▸ **Problem to solve**:
Locate, in the data below, the line that contains "Jr/YR Training Level Dressage" and the line that contains "Gregory | 82.8065 |"; reproduce exactly those two lines and every line between them, nothing more.

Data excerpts
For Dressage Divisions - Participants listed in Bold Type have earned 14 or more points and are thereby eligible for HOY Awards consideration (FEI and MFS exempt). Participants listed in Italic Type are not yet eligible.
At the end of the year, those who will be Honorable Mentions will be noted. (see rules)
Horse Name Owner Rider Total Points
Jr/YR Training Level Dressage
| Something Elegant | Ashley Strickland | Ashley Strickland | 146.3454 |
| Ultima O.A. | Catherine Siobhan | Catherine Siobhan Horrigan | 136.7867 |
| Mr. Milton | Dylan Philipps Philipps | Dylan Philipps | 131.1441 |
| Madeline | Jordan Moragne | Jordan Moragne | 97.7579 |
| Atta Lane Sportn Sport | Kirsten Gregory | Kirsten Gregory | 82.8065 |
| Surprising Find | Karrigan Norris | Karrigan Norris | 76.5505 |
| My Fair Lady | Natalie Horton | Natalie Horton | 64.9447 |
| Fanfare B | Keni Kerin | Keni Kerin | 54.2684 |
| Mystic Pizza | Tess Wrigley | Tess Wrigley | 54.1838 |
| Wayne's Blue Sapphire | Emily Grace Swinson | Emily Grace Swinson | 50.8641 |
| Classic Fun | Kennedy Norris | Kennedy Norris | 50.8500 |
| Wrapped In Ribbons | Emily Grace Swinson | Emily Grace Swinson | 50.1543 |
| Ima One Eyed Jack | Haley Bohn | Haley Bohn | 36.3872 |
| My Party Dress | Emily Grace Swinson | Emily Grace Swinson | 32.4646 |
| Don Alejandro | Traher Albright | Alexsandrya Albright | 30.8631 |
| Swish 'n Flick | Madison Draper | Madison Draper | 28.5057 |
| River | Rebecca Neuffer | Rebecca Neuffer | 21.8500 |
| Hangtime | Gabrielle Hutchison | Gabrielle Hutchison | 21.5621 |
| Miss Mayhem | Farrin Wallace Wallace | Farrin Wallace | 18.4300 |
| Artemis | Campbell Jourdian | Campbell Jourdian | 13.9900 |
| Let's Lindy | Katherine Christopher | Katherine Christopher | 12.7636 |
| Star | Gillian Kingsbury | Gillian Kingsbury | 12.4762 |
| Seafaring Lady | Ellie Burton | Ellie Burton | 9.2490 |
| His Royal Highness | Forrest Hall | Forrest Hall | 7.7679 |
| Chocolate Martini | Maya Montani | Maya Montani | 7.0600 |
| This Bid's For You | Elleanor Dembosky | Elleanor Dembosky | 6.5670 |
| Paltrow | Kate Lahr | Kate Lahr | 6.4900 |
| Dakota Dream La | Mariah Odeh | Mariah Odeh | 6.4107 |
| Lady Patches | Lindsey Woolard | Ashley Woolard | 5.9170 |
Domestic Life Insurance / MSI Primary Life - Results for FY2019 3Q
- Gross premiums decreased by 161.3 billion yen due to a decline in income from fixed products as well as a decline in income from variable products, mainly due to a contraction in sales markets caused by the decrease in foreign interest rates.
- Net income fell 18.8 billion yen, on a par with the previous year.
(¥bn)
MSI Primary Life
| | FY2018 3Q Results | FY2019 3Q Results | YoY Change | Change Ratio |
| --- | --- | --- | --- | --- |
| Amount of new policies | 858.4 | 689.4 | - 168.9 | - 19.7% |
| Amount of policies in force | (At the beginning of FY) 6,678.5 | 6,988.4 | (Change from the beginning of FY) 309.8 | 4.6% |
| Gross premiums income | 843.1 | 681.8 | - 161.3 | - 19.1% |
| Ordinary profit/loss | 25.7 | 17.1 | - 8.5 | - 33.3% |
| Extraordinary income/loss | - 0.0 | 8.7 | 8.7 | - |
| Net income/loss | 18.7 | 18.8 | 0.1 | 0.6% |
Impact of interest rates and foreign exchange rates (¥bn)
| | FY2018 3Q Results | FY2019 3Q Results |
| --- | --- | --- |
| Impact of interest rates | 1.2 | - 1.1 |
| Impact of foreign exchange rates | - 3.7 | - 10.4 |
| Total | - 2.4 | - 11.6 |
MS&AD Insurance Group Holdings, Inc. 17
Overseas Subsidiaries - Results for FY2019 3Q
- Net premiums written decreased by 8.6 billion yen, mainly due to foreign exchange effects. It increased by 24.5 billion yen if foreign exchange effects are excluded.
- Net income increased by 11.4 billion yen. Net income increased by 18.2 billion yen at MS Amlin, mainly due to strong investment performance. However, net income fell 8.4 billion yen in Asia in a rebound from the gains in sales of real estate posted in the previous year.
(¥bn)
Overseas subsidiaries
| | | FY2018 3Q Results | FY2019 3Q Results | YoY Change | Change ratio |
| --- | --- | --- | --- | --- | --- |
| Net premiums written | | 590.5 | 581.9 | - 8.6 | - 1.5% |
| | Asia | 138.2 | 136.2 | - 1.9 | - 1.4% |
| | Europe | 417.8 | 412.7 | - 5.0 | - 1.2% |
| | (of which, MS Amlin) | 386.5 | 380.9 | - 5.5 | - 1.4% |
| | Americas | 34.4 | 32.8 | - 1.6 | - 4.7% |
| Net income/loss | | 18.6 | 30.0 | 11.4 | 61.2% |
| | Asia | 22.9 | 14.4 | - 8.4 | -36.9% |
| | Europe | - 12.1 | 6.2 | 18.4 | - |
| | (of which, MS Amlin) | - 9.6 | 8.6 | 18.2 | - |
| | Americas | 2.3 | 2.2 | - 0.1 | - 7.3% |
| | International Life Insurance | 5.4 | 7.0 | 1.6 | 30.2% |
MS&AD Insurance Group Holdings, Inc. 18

▸ **Task answer**:
Jr/YR Training Level Dressage
| Something Elegant | Ashley Strickland | Ashley Strickland | 146.3454 |
| Ultima O.A. | Catherine Siobhan | Catherine Siobhan Horrigan | 136.7867 |
| Mr. Milton | Dylan Philipps Philipps | Dylan Philipps | 131.1441 |
| Madeline | Jordan Moragne | Jordan Moragne | 97.7579 |
| Atta Lane Sportn Sport | Kirsten Gregory | Kirsten Gregory | 82.8065 |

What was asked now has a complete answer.